- What is required -
Repeat every line of the records below word for word, with the same spelling, punctuation and line breaks.

Start of Block

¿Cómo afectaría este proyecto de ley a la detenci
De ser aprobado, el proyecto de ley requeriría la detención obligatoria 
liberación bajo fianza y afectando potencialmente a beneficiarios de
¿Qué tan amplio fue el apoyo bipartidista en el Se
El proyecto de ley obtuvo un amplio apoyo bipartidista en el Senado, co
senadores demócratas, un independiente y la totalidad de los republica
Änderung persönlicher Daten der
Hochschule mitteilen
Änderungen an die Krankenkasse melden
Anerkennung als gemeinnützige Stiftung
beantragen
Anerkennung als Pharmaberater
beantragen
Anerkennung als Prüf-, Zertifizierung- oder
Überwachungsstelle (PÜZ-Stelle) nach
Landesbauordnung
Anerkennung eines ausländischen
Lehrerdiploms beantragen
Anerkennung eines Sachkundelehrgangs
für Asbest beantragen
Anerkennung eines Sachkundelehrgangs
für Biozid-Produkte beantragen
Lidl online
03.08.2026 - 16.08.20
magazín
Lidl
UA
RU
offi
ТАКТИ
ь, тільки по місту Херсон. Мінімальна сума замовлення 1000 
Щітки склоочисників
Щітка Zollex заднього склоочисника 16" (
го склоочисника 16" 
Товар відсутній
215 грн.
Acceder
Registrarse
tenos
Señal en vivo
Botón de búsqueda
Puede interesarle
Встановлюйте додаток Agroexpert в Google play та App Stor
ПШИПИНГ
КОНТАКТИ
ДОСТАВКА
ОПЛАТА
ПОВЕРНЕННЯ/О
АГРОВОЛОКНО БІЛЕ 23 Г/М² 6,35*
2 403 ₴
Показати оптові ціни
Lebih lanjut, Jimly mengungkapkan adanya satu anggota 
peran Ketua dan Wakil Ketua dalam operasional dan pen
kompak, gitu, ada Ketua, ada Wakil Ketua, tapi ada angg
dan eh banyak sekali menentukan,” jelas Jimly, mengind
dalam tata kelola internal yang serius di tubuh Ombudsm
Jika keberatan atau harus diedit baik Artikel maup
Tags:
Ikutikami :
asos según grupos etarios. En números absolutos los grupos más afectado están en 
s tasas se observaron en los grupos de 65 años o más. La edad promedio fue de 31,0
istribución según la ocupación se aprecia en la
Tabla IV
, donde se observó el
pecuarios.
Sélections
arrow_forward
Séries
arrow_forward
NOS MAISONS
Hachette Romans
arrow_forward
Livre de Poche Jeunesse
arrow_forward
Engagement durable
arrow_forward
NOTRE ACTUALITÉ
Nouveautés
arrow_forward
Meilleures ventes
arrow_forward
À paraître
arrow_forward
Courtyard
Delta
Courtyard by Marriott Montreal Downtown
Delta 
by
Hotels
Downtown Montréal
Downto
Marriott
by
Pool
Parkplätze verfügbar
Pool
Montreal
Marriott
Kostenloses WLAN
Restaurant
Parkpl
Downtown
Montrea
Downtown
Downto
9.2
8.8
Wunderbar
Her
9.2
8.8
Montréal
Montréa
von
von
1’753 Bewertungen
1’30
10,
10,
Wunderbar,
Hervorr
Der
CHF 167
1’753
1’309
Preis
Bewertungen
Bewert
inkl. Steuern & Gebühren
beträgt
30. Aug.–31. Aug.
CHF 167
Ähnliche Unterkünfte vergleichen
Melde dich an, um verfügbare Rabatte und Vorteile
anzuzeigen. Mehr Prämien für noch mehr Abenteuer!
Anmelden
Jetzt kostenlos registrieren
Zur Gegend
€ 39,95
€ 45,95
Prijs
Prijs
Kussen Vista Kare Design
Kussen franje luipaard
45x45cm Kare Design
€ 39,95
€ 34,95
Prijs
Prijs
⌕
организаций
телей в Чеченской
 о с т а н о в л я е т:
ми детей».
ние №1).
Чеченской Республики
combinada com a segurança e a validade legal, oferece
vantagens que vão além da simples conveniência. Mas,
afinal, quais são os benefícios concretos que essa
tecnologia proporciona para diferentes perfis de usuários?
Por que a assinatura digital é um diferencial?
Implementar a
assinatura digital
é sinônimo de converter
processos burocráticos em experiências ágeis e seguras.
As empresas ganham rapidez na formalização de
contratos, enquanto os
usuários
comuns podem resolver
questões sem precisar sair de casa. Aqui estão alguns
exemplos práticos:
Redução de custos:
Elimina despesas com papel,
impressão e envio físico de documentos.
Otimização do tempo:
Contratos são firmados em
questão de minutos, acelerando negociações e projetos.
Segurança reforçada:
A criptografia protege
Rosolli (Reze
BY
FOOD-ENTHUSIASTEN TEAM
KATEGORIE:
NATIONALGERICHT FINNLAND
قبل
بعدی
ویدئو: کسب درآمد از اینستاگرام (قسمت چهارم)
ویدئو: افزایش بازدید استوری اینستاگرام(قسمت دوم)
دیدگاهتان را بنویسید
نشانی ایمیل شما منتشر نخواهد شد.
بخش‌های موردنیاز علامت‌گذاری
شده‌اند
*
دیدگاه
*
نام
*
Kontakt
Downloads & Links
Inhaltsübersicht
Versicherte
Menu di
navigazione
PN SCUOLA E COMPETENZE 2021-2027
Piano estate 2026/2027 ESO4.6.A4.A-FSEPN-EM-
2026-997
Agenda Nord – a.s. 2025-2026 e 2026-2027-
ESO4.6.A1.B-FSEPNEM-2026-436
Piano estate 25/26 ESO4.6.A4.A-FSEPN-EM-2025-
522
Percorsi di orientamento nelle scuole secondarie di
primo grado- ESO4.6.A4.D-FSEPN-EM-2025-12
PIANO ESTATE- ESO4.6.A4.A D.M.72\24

End of Block

- Reply to the task -
¿Cómo afectaría este proyecto de ley a la detenci
De ser aprobado, el proyecto de ley requeriría la detención obligatoria 
liberación bajo fianza y afectando potencialmente a beneficiarios de
¿Qué tan amplio fue el apoyo bipartidista en el Se
El proyecto de ley obtuvo un amplio apoyo bipartidista en el Senado, co
senadores demócratas, un independiente y la totalidad de los republica
Änderung persönlicher Daten der
Hochschule mitteilen
Änderungen an die Krankenkasse melden
Anerkennung als gemeinnützige Stiftung
beantragen
Anerkennung als Pharmaberater
beantragen
Anerkennung als Prüf-, Zertifizierung- oder
Überwachungsstelle (PÜZ-Stelle) nach
Landesbauordnung
Anerkennung eines ausländischen
Lehrerdiploms beantragen
Anerkennung eines Sachkundelehrgangs
für Asbest beantragen
Anerkennung eines Sachkundelehrgangs
für Biozid-Produkte beantragen
Lidl online
03.08.2026 - 16.08.20
magazín
Lidl
UA
RU
offi
ТАКТИ
ь, тільки по місту Херсон. Мінімальна сума замовлення 1000 
Щітки склоочисників
Щітка Zollex заднього склоочисника 16" (
го склоочисника 16" 
Товар відсутній
215 грн.
Acceder
Registrarse
tenos
Señal en vivo
Botón de búsqueda
Puede interesarle
Встановлюйте додаток Agroexpert в Google play та App Stor
ПШИПИНГ
КОНТАКТИ
ДОСТАВКА
ОПЛАТА
ПОВЕРНЕННЯ/О
АГРОВОЛОКНО БІЛЕ 23 Г/М² 6,35*
2 403 ₴
Показати оптові ціни
Lebih lanjut, Jimly mengungkapkan adanya satu anggota 
peran Ketua dan Wakil Ketua dalam operasional dan pen
kompak, gitu, ada Ketua, ada Wakil Ketua, tapi ada angg
dan eh banyak sekali menentukan,” jelas Jimly, mengind
dalam tata kelola internal yang serius di tubuh Ombudsm
Jika keberatan atau harus diedit baik Artikel maup
Tags:
Ikutikami :
asos según grupos etarios. En números absolutos los grupos más afectado están en 
s tasas se observaron en los grupos de 65 años o más. La edad promedio fue de 31,0
istribución según la ocupación se aprecia en la
Tabla IV
, donde se observó el
pecuarios.
Sélections
arrow_forward
Séries
arrow_forward
NOS MAISONS
Hachette Romans
arrow_forward
Livre de Poche Jeunesse
arrow_forward
Engagement durable
arrow_forward
NOTRE ACTUALITÉ
Nouveautés
arrow_forward
Meilleures ventes
arrow_forward
À paraître
arrow_forward
Courtyard
Delta
Courtyard by Marriott Montreal Downtown
Delta 
by
Hotels
Downtown Montréal
Downto
Marriott
by
Pool
Parkplätze verfügbar
Pool
Montreal
Marriott
Kostenloses WLAN
Restaurant
Parkpl
Downtown
Montrea
Downtown
Downto
9.2
8.8
Wunderbar
Her
9.2
8.8
Montréal
Montréa
von
von
1’753 Bewertungen
1’30
10,
10,
Wunderbar,
Hervorr
Der
CHF 167
1’753
1’309
Preis
Bewertungen
Bewert
inkl. Steuern & Gebühren
beträgt
30. Aug.–31. Aug.
CHF 167
Ähnliche Unterkünfte vergleichen
Melde dich an, um verfügbare Rabatte und Vorteile
anzuzeigen. Mehr Prämien für noch mehr Abenteuer!
Anmelden
Jetzt kostenlos registrieren
Zur Gegend
€ 39,95
€ 45,95
Prijs
Prijs
Kussen Vista Kare Design
Kussen franje luipaard
45x45cm Kare Design
€ 39,95
€ 34,95
Prijs
Prijs
⌕
организаций
телей в Чеченской
 о с т а н о в л я е т:
ми детей».
ние №1).
Чеченской Республики
combinada com a segurança e a validade legal, oferece
vantagens que vão além da simples conveniência. Mas,
afinal, quais são os benefícios concretos que essa
tecnologia proporciona para diferentes perfis de usuários?
Por que a assinatura digital é um diferencial?
Implementar a
assinatura digital
é sinônimo de converter
processos burocráticos em experiências ágeis e seguras.
As empresas ganham rapidez na formalização de
contratos, enquanto os
usuários
comuns podem resolver
questões sem precisar sair de casa. Aqui estão alguns
exemplos práticos:
Redução de custos:
Elimina despesas com papel,
impressão e envio físico de documentos.
Otimização do tempo:
Contratos são firmados em
questão de minutos, acelerando negociações e projetos.
Segurança reforçada:
A criptografia protege
Rosolli (Reze
BY
FOOD-ENTHUSIASTEN TEAM
KATEGORIE:
NATIONALGERICHT FINNLAND
قبل
بعدی
ویدئو: کسب درآمد از اینستاگرام (قسمت چهارم)
ویدئو: افزایش بازدید استوری اینستاگرام(قسمت دوم)
دیدگاهتان را بنویسید
نشانی ایمیل شما منتشر نخواهد شد.
بخش‌های موردنیاز علامت‌گذاری
شده‌اند
*
دیدگاه
*
نام
*
Kontakt
Downloads & Links
Inhaltsübersicht
Versicherte
Menu di
navigazione
PN SCUOLA E COMPETENZE 2021-2027
Piano estate 2026/2027 ESO4.6.A4.A-FSEPN-EM-
2026-997
Agenda Nord – a.s. 2025-2026 e 2026-2027-
ESO4.6.A1.B-FSEPNEM-2026-436
Piano estate 25/26 ESO4.6.A4.A-FSEPN-EM-2025-
522
Percorsi di orientamento nelle scuole secondarie di
primo grado- ESO4.6.A4.D-FSEPN-EM-2025-12
PIANO ESTATE- ESO4.6.A4.A D.M.72\24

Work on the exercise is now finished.